> [Exercise objective]
Your answer should be one number: how many lines of the data include the string "props"?

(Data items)
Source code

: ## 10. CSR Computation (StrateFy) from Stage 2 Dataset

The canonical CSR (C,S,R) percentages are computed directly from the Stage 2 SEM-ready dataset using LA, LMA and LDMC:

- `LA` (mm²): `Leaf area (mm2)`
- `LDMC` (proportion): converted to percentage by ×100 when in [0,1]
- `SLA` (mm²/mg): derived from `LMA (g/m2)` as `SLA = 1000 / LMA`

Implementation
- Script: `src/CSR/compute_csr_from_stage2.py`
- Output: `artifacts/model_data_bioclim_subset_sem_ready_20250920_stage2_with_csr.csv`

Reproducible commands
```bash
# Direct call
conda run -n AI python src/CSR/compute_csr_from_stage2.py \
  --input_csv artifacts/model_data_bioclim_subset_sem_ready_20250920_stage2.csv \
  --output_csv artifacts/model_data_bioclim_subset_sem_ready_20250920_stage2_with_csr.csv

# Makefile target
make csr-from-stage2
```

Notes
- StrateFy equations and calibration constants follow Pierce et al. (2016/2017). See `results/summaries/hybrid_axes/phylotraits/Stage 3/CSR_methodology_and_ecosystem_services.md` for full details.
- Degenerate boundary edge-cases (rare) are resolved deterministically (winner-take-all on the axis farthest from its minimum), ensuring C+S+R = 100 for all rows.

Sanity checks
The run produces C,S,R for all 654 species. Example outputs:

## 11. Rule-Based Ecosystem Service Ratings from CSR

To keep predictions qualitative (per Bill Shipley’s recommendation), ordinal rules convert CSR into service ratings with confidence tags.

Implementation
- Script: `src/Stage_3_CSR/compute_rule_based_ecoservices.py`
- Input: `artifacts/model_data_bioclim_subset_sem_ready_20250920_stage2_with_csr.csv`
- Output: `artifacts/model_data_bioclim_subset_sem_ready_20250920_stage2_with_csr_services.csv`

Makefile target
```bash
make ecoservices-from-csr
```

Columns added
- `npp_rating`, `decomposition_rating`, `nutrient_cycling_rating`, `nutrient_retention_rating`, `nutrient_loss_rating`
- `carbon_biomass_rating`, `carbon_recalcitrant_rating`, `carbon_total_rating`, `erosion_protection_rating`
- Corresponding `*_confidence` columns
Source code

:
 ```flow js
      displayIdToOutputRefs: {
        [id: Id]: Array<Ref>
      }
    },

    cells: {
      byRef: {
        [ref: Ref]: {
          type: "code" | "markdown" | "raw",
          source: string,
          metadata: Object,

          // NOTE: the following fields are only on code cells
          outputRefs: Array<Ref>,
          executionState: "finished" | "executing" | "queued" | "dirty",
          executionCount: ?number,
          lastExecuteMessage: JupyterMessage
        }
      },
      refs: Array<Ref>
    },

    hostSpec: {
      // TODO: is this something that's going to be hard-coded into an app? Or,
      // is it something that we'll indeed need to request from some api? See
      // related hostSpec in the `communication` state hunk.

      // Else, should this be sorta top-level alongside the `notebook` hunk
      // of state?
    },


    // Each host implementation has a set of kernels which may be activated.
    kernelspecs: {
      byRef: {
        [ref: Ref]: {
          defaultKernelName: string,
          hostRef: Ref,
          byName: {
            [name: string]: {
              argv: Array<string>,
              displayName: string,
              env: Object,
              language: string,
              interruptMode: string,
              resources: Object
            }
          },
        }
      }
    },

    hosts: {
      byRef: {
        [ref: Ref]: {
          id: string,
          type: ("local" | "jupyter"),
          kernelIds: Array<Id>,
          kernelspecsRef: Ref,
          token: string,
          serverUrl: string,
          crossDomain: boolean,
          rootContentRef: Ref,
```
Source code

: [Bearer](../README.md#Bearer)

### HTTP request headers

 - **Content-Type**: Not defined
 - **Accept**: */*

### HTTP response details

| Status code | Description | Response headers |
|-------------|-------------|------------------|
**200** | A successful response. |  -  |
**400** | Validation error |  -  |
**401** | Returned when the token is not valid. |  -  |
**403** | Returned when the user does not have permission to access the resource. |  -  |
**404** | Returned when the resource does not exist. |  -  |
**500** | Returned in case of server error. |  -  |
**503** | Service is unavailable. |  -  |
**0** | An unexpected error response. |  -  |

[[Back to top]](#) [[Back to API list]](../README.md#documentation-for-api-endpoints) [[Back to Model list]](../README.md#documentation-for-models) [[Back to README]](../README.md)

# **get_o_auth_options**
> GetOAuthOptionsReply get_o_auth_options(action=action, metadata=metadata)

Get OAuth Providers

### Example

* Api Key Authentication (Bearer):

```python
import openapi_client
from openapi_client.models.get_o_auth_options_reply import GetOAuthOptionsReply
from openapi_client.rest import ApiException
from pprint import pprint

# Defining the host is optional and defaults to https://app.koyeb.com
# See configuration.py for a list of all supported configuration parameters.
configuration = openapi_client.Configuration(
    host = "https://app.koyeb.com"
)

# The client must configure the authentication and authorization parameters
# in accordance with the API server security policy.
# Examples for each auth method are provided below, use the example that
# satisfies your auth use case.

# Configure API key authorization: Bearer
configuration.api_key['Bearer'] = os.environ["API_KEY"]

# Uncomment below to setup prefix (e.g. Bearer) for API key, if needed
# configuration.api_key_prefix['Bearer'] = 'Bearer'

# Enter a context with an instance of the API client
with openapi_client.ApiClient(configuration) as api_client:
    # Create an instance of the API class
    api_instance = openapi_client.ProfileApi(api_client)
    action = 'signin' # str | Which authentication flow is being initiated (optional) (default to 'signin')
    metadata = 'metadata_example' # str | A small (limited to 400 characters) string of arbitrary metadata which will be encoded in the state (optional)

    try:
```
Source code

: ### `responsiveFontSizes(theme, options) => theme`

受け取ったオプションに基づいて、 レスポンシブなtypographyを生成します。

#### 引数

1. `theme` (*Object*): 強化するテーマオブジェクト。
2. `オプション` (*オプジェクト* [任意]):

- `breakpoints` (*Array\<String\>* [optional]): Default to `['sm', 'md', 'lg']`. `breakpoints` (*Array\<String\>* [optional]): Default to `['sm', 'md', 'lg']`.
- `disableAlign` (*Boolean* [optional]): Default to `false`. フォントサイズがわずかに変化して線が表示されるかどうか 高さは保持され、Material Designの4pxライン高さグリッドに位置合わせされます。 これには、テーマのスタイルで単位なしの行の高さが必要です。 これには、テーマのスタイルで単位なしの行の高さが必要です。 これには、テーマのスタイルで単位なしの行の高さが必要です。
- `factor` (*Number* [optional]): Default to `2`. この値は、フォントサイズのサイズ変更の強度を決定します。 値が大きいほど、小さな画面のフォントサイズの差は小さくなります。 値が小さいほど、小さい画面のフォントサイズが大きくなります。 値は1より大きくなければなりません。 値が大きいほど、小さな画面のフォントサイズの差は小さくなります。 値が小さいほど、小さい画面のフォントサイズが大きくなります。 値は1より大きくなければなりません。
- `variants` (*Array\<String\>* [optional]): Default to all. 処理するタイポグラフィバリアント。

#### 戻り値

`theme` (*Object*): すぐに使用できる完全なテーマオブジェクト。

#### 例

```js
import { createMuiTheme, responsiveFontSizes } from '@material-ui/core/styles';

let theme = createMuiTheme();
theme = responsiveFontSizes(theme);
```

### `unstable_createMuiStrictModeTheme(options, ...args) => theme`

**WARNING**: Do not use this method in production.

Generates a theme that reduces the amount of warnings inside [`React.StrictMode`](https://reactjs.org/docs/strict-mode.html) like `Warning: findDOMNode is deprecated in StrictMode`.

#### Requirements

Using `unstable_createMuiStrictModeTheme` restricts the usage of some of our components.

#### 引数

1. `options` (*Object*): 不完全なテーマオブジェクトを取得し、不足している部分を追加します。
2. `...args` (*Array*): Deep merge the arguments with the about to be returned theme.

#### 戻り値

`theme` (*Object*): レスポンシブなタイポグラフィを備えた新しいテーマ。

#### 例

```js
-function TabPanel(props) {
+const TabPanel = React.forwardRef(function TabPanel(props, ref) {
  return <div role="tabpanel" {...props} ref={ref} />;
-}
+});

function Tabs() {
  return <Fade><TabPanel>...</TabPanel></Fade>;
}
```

> [Solution]
3